How NASA dodged a derelict Soviet spy satellite

In March 2012, NASA's Fermi space telescope could have collided with a Russian naval signals satellite, were it not for an untested maneuver.   

TU Braunschweig/AP/File
This computer simulation created by the Institute for Air and Space systems at the Technical University of Braunschweig, Germany, shows the distribution and movement of space debris at present and in future.

Thanks to an emergency maneuver in March 2012, a NASA space telescope avoided a potentially nasty encounter with a Cold War relic.

More than a year later, NASA is now telling the story of how its Fermi Gamma-ray Space Telescope sidestepped a collision with a defunct Soviet spy satellite.

It all began on the evening of March 29, 2012, when Julie McEnery, the project scientist for the Fermi telescope, received an automatically generated email from NASA's Robotic Conjunction Assessment Risk Analysis team. Fermi was a week away from crossing paths with Cosmos 1805, a 3,100-lb. naval signals reconnaissance satellite launched by the USSR in 1986.

Cosmos was moving relative to Fermi at a speed of 27,000 miles per hour, fast enough to obliterate both spacecraft.

NASA actually predicted that the two craft would miss each other by 700 feet.
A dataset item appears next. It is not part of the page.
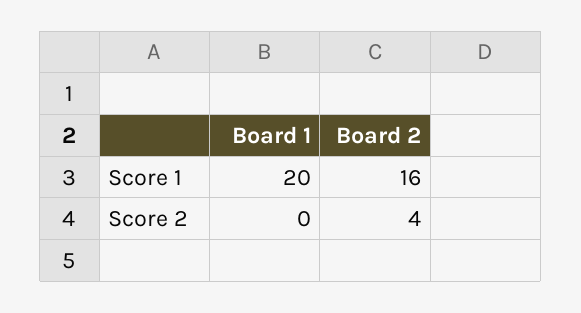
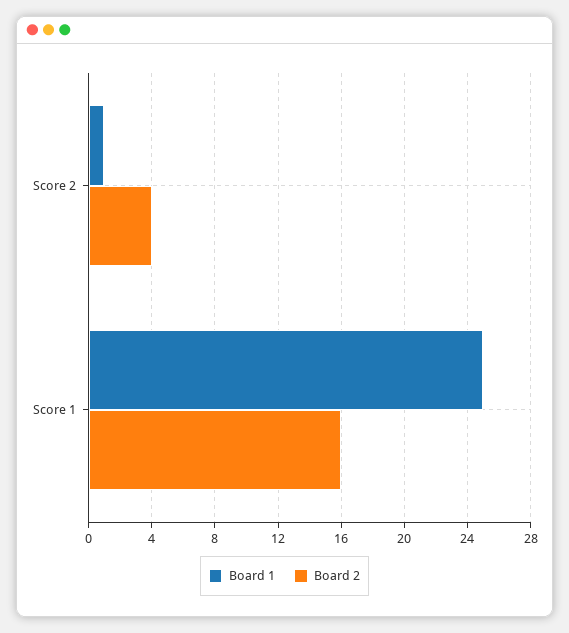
Board 1, Score 1: 20 -> 25
Board 1, Score 2: 0 -> 1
But there was reason to be skeptical. After all, just two years earlier, a study found that another dead Russian satellite, Cosmos 2251, would pass within roughly 1,900 feet of an Iridium phone satellite. The prediction was slightly off, and both spacecraft became clouds of fast-moving orbital debris, in the first known collision of two intact satellites. 

"It's similar to forecasting rain at a specific time and place a week in advance," said Eric Stoneking, an engineer for Fermi at NASA's Goddard Space Flight Center in Greenbelt, Md., in a press release. "As the date approaches, uncertainties in the prediction decrease and the initial picture may change dramatically."
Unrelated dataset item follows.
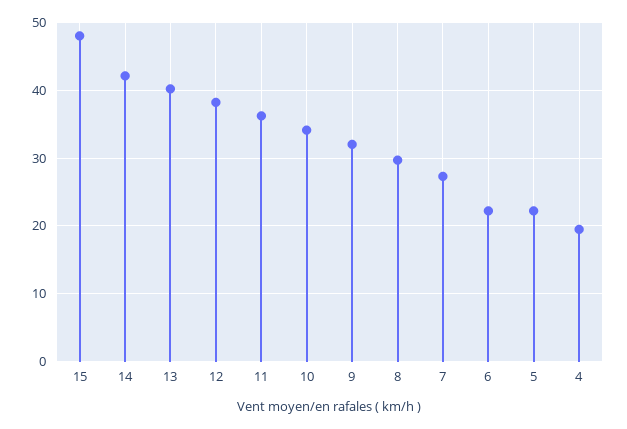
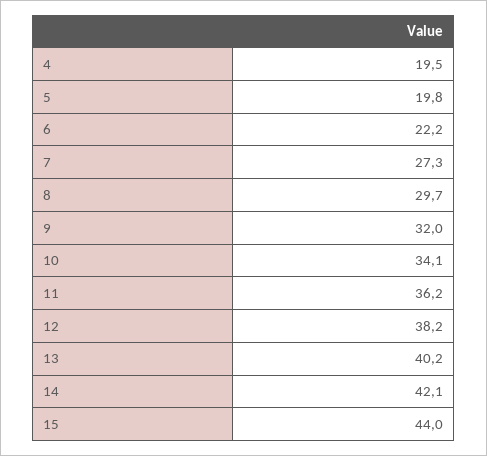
15: 48 -> 44
5: 22 -> 19.8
The destruction of the Fermi telescope, which scans the sky for the most energetic kind of radiation, would have spelled a big setback for astrophysics. Since launching in 2008, Fermi has recorded a virtual fireworks display of exploding stars, bizarre flares, and even mysterious bubbles emanating from the center of the Milky Way. Data from Fermi has been used to confirm the origin of cosmic rays and to investigate the "missing" mass in our universe known as dark matter

By the following day, the forecast had not improved much. The two satellites were predicted to occupy the same place within 30 milliseconds of each other.

"It was clear we had to be ready to move Fermi out of the way, and that's when I alerted our Flight Dynamics Team that we were planning a maneuver," said Dr. McEnery . 
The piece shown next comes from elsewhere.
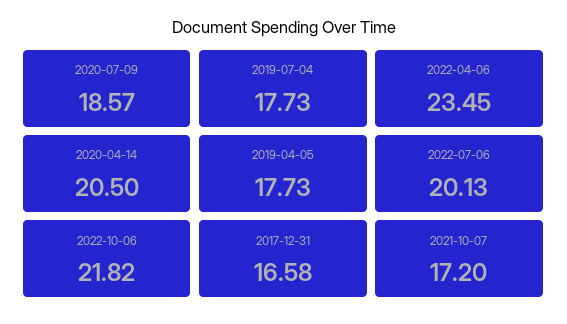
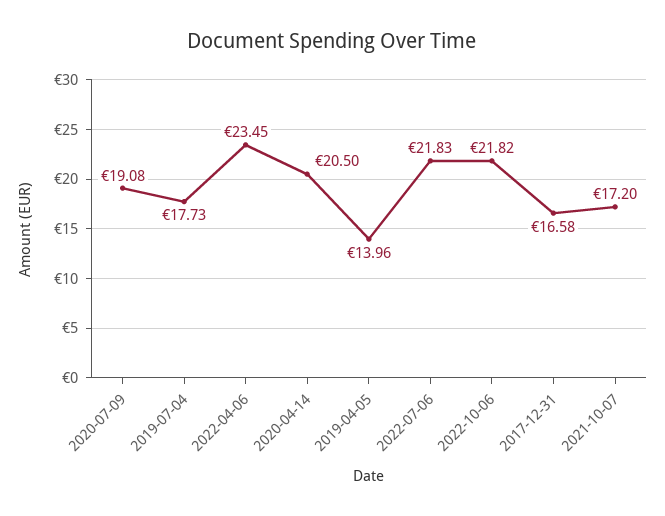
2020-07-09: 18.57 -> 19.08
2019-04-05: 17.73 -> 13.96
2022-07-06: 20.13 -> 21.83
Fermi's maneuver was to involve reorienting itself, retracting its antenna, and firing its thrusters, which were designed to move the satellite into the atmosphere at the end of its mission, where it would burn up and not pose a threat to other spacecraft. These thrusters had never been tested. 

"You can't help but be nervous thinking about highly flammable fluids heading down pipes they'd never flowed down before," said McEnery in the press release.

At noon on April 3, Fermi performed the maneuver, firing its thrusters for one second. The following day, the two satellites passed each other by a comfortable distance of six miles.

"A huge weight was lifted," McEnery said.

Since the launch of Sputnik in 1957, the Earth has become enveloped in space debris stretching for thousands of miles in every direction. The US , which tracks every artificial object in orbit larger than 10 centimeters, has counted some 17,000 objects. Of these, only about 1,200 are active satellites. The number of particles smaller than a centimeter, such as paint flakes, leaked coolant, and dust from rocket boosters, likely exceeds tens of millions. NASA says that spacecraft shielding can protect a craft from particles as large as one centimeter.

The greatest danger of space debris is that they can create a vicious circle known as the Kessler Syndrome. When objects in Earth's orbit that strike debris, they tend to create more debris, thus increasing the risk of future impacts, which would in turn create more debris, and so on, ultimately making space travel, and even the use of satellites impracticable because of the high risk of collision.